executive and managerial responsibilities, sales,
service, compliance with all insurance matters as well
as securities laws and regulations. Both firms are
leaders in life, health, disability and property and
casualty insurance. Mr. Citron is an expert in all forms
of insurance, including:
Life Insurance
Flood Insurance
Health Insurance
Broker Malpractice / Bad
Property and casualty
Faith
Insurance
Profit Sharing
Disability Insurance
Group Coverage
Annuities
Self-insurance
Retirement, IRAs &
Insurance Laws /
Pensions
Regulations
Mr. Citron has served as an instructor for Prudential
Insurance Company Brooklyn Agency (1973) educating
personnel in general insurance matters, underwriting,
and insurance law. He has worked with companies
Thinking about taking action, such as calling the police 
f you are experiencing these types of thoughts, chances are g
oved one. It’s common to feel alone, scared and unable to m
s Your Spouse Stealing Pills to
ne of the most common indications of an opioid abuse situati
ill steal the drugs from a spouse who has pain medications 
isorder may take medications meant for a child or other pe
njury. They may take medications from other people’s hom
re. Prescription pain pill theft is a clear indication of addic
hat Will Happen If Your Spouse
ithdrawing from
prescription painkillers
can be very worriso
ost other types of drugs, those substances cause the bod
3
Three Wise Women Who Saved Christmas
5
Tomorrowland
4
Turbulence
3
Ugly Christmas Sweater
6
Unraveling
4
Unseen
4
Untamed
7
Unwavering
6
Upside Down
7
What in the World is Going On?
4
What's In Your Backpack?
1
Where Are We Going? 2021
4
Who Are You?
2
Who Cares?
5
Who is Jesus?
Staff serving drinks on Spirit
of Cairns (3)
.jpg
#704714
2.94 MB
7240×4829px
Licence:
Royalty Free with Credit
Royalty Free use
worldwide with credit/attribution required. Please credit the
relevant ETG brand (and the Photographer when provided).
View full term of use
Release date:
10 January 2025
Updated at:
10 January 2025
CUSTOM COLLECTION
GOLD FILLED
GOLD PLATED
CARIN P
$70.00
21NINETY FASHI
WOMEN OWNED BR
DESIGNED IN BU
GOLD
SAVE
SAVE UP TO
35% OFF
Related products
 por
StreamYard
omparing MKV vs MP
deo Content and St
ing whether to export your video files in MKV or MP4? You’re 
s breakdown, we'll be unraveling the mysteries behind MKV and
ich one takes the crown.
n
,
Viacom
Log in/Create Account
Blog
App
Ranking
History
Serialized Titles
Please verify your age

◇ ◇ ◇ ◇ ◇ ◇ ◇

Extract, please, the lines from the start of the entries above through the one with "njury. They may", both included, reproducing each exactly and adding nothing.

executive and managerial responsibilities, sales,
service, compliance with all insurance matters as well
as securities laws and regulations. Both firms are
leaders in life, health, disability and property and
casualty insurance. Mr. Citron is an expert in all forms
of insurance, including:
Life Insurance
Flood Insurance
Health Insurance
Broker Malpractice / Bad
Property and casualty
Faith
Insurance
Profit Sharing
Disability Insurance
Group Coverage
Annuities
Self-insurance
Retirement, IRAs &
Insurance Laws /
Pensions
Regulations
Mr. Citron has served as an instructor for Prudential
Insurance Company Brooklyn Agency (1973) educating
personnel in general insurance matters, underwriting,
and insurance law. He has worked with companies
Thinking about taking action, such as calling the police 
f you are experiencing these types of thoughts, chances are g
oved one. It’s common to feel alone, scared and unable to m
s Your Spouse Stealing Pills to
ne of the most common indications of an opioid abuse situati
ill steal the drugs from a spouse who has pain medications 
isorder may take medications meant for a child or other pe
njury. They may take medications from other people’s hom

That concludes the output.